## Selected text
— Start —

Conker's Bad Fur Day
|Conker's Bad Fur Day|
|European Release Date(s)|
April 6, 2001
|North American Release Date(s)|
March 5, 2001
|Australian Release Date(s)|
May 25, 2001
|Awards | Changelog | Cheats | Codes |
Codex | Compatibility | Covers | Credits | DLC | Help
Localization | Manifest | Modding | Patches | Ratings
Reviews | Screenshots | Soundtrack
Videos | Walkthrough
GOG | In-Game | Origin | PlayStation Trophies | Retro
Steam | Xbox Live
Conker's Bad Fur Day is an action-platformer video game developed and published by Rare. It was exclusively released for the Nintendo 64 in 2001 and is Rare's last game published for the console. The game was in development for four years and was originally intended to be geared towards a children's audience; however, it was then redesigned as a teen and adult platform game. It features graphic violence, sexual themes, mature language, toilet humor, and several film parodies. A remake, titled Conker: Live & Reloaded, was exclusively released for the Xbox in 2005. It features enhanced graphics and a different multiplayer mode.
The game stars Conker the Squirrel, a Rare character who previously appeared in Diddy Kong Racing and Conker's Pocket Tales, as he attempts to return home to his girlfriend. The gameplay is centered on random encounters, where players are challenged to complete specific tasks in order to progress. The game also includes a multiplayer mode that up to four players can compete in seven different game types. Despite its limited advertising and poor sales, the game received very positive reviews from critics, who lauded its graphics and audio. It also earned a cult following due to its unique styling. It has also gained controversy due to its content.
Plot[edit | edit source]
The game follows the story of Conker the Squirrel, a greedy, heavy drinking red squirrel, as he attempts to return home to his girlfirend, Berri. Meanwhile, the Panther King, ruler of the land that Conker is lost in, finds that his throne's side table is missing one of its legs, and orders his servant, Professor Von Kriplespac, to solve the problem. As Conker searches for his way home, he finds himself embroiled in a series of increasingly absurd and oftentimes dangerous situations, including having to recover a bee hive from some enormous wasps, confronting a giant opera-singing pile of feces, being turned into a bat by a vampire, and even getting drafted into a war between gray squirrels and "Tediz".

— End —

[Saved data entries]
— Start —

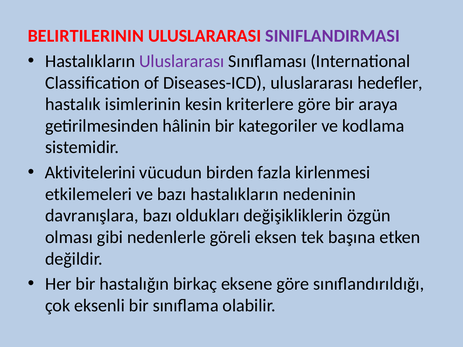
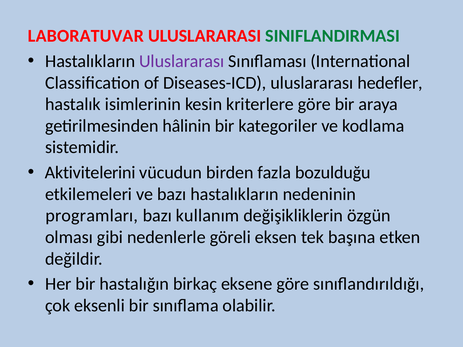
BELIRTILERININ: BELIRTILERININ -> LABORATUVAR
SINIFLANDIRMASI colour: purple -> green
kirlenmesi: kirlenmesi -> bozulduğu
davranışlara: davranışlara -> programları
oldukları: oldukları -> kullanım
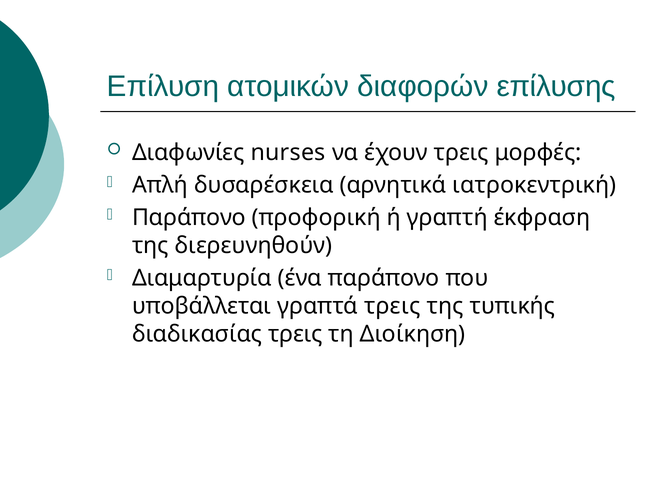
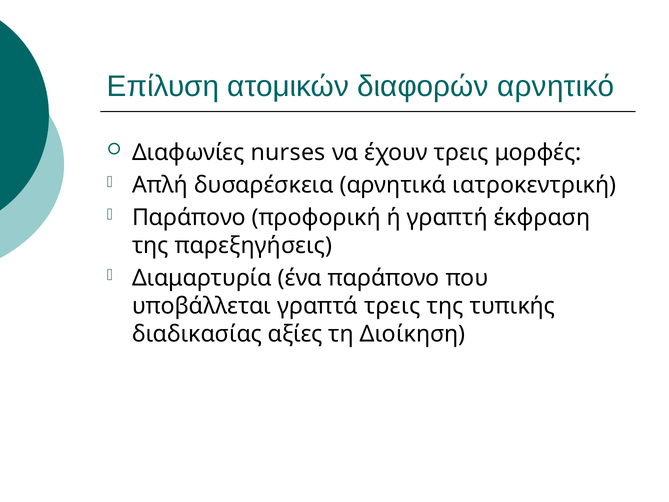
επίλυσης: επίλυσης -> αρνητικό
διερευνηθούν: διερευνηθούν -> παρεξηγήσεις
διαδικασίας τρεις: τρεις -> αξίες
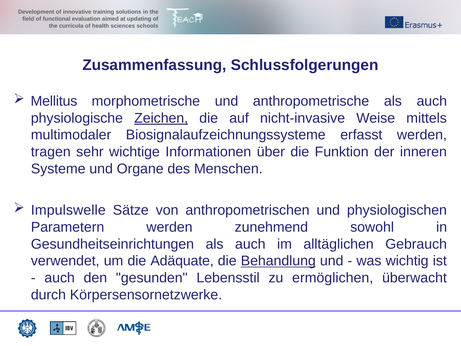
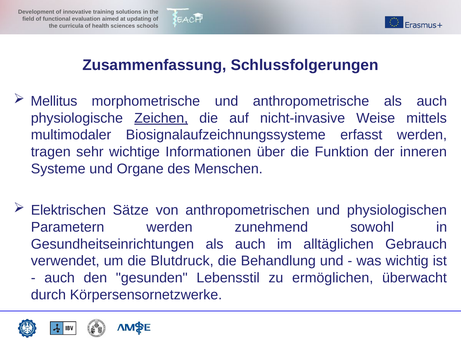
Impulswelle: Impulswelle -> Elektrischen
Adäquate: Adäquate -> Blutdruck
Behandlung underline: present -> none
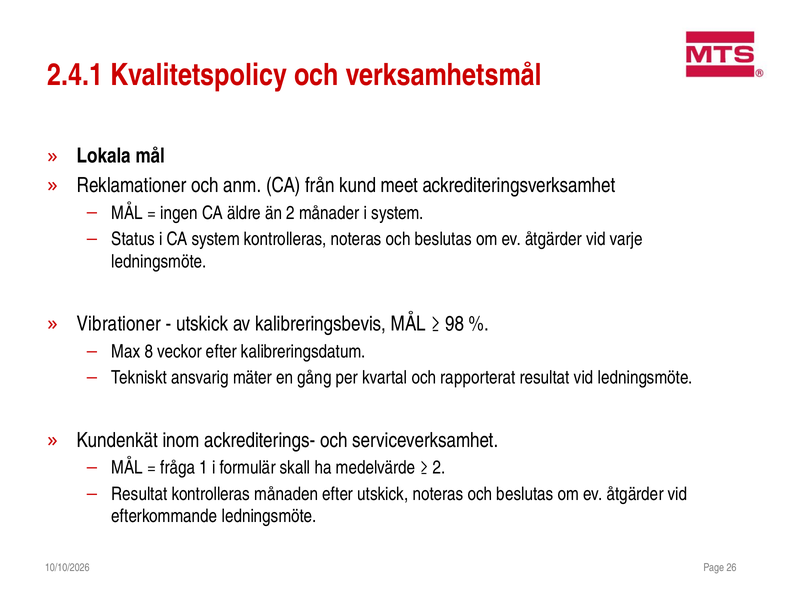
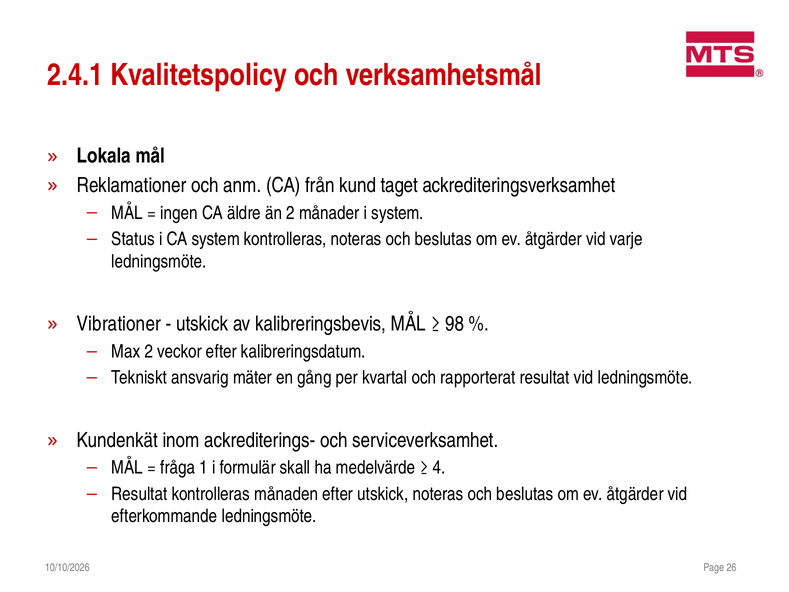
meet: meet -> taget
Max 8: 8 -> 2
2 at (439, 467): 2 -> 4
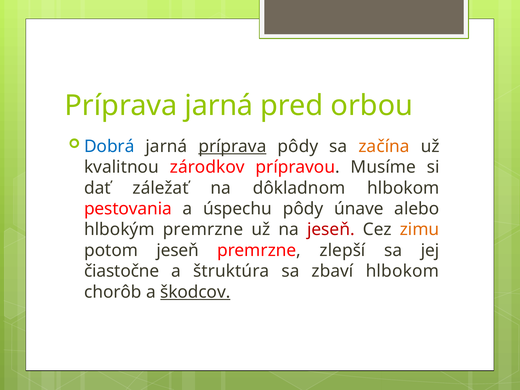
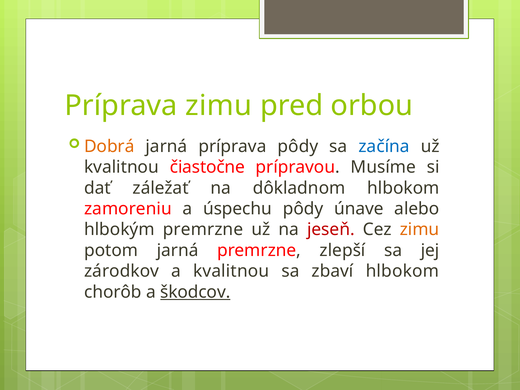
Príprava jarná: jarná -> zimu
Dobrá colour: blue -> orange
príprava at (232, 146) underline: present -> none
začína colour: orange -> blue
zárodkov: zárodkov -> čiastočne
pestovania: pestovania -> zamoreniu
potom jeseň: jeseň -> jarná
čiastočne: čiastočne -> zárodkov
a štruktúra: štruktúra -> kvalitnou
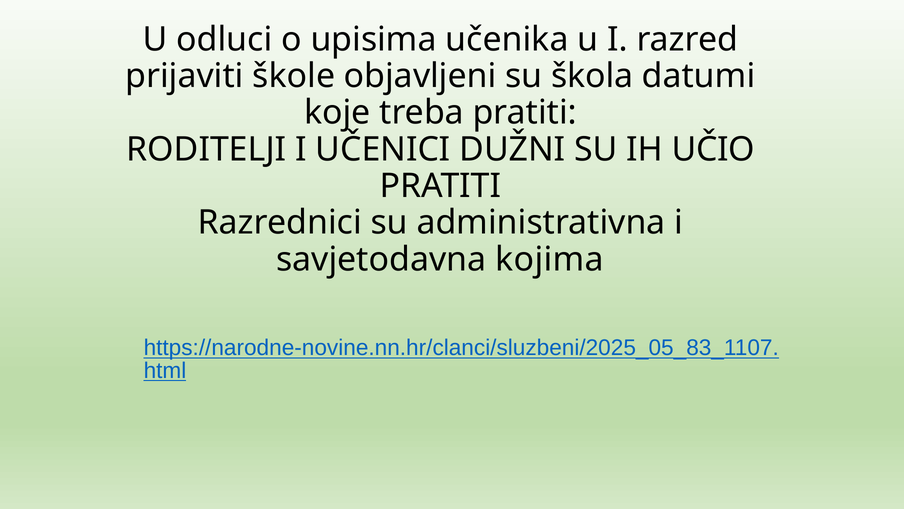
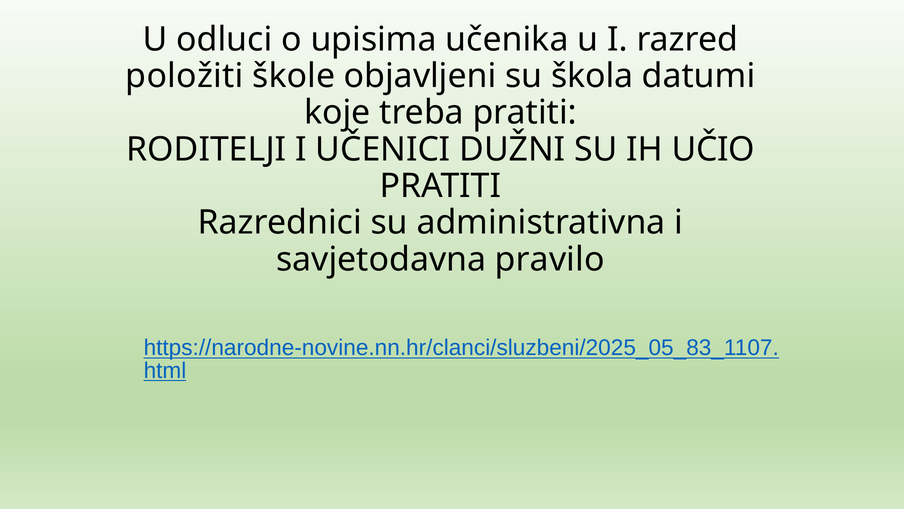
prijaviti: prijaviti -> položiti
kojima: kojima -> pravilo
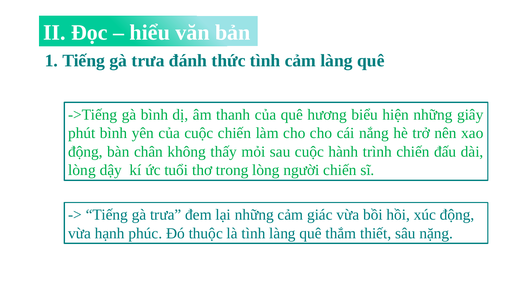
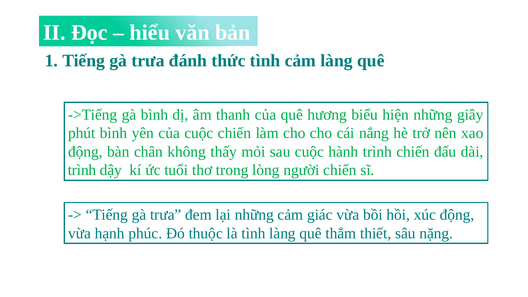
lòng at (82, 170): lòng -> trình
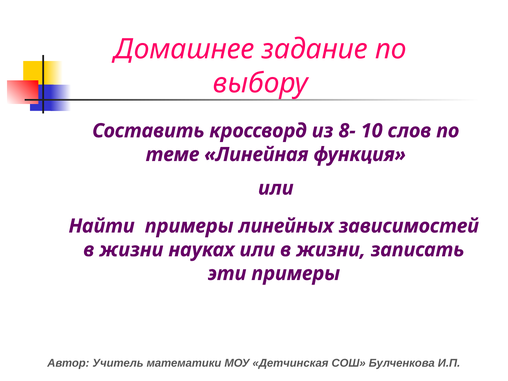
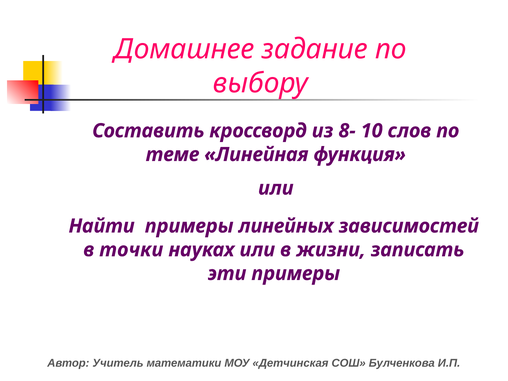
жизни at (131, 250): жизни -> точки
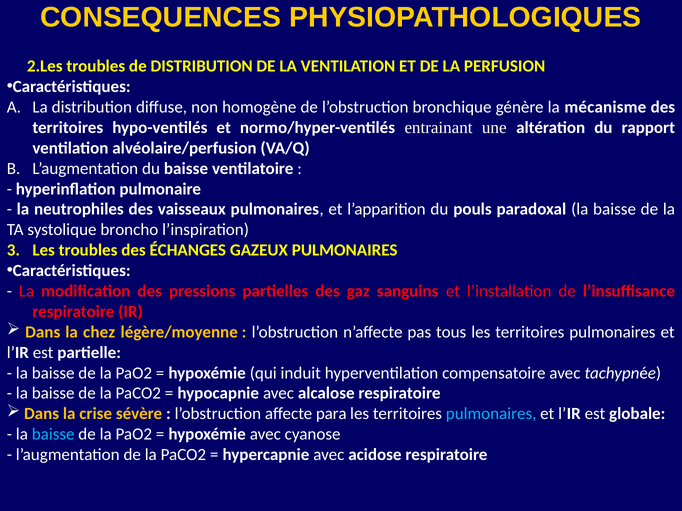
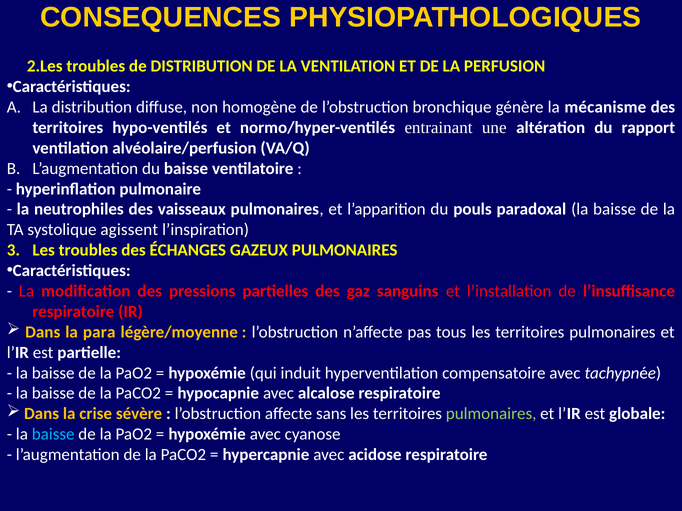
broncho: broncho -> agissent
chez: chez -> para
para: para -> sans
pulmonaires at (491, 414) colour: light blue -> light green
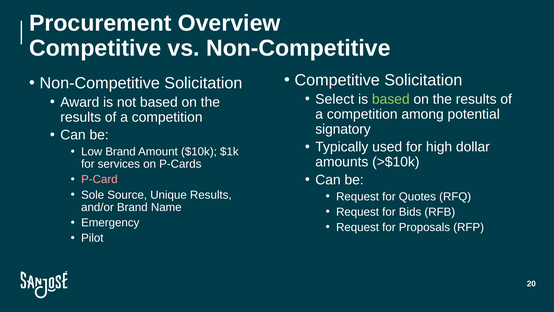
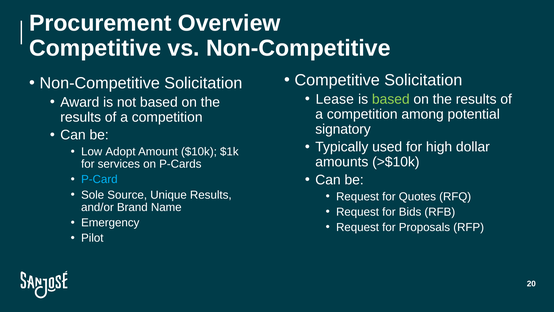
Select: Select -> Lease
Low Brand: Brand -> Adopt
P-Card colour: pink -> light blue
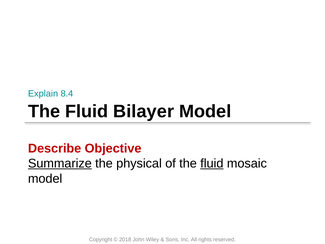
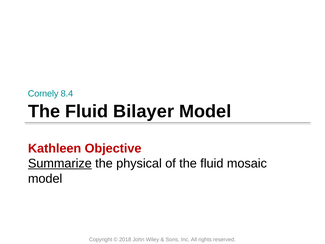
Explain: Explain -> Cornely
Describe: Describe -> Kathleen
fluid at (212, 163) underline: present -> none
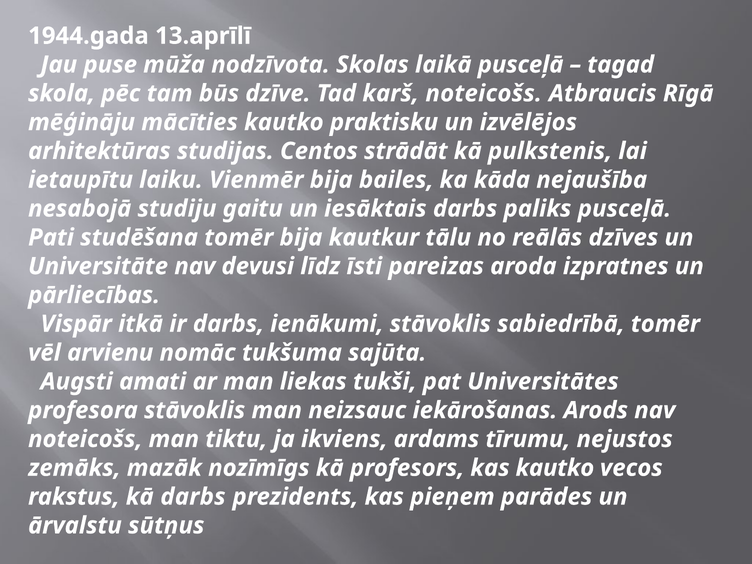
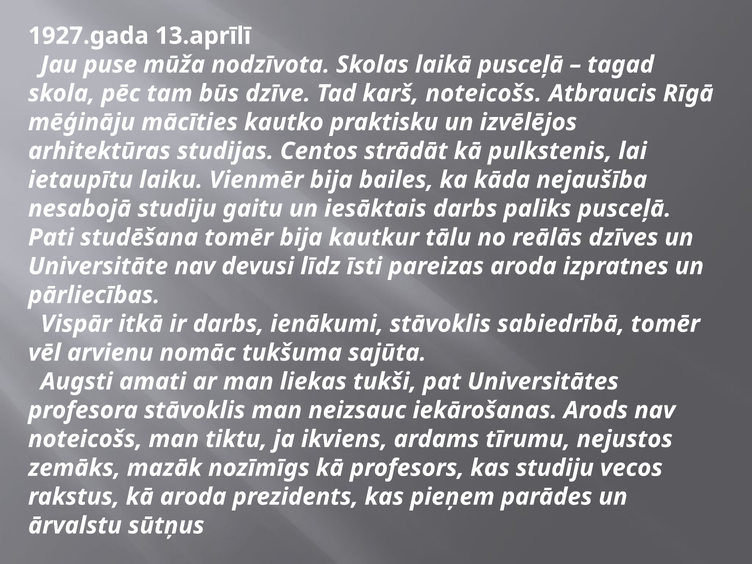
1944.gada: 1944.gada -> 1927.gada
kas kautko: kautko -> studiju
kā darbs: darbs -> aroda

— End —

Reproduce the entire text about Conker's Bad Fur Day from above, word for word.

## Result for this exercise
Conker's Bad Fur Day
|Conker's Bad Fur Day|
|European Release Date(s)|
April 6, 2001
|North American Release Date(s)|
March 5, 2001
|Australian Release Date(s)|
May 25, 2001
|Awards | Changelog | Cheats | Codes |
Codex | Compatibility | Covers | Credits | DLC | Help
Localization | Manifest | Modding | Patches | Ratings
Reviews | Screenshots | Soundtrack
Videos | Walkthrough
GOG | In-Game | Origin | PlayStation Trophies | Retro
Steam | Xbox Live
Conker's Bad Fur Day is an action-platformer video game developed and published by Rare. It was exclusively released for the Nintendo 64 in 2001 and is Rare's last game published for the console. The game was in development for four years and was originally intended to be geared towards a children's audience; however, it was then redesigned as a teen and adult platform game. It features graphic violence, sexual themes, mature language, toilet humor, and several film parodies. A remake, titled Conker: Live & Reloaded, was exclusively released for the Xbox in 2005. It features enhanced graphics and a different multiplayer mode.
The game stars Conker the Squirrel, a Rare character who previously appeared in Diddy Kong Racing and Conker's Pocket Tales, as he attempts to return home to his girlfriend. The gameplay is centered on random encounters, where players are challenged to complete specific tasks in order to progress. The game also includes a multiplayer mode that up to four players can compete in seven different game types. Despite its limited advertising and poor sales, the game received very positive reviews from critics, who lauded its graphics and audio. It also earned a cult following due to its unique styling. It has also gained controversy due to its content.
Plot[edit | edit source]
The game follows the story of Conker the Squirrel, a greedy, heavy drinking red squirrel, as he attempts to return home to his girlfirend, Berri. Meanwhile, the Panther King, ruler of the land that Conker is lost in, finds that his throne's side table is missing one of its legs, and orders his servant, Professor Von Kriplespac, to solve the problem. As Conker searches for his way home, he finds himself embroiled in a series of increasingly absurd and oftentimes dangerous situations, including having to recover a bee hive from some enormous wasps, confronting a giant opera-singing pile of feces, being turned into a bat by a vampire, and even getting drafted into a war between gray squirrels and "Tediz".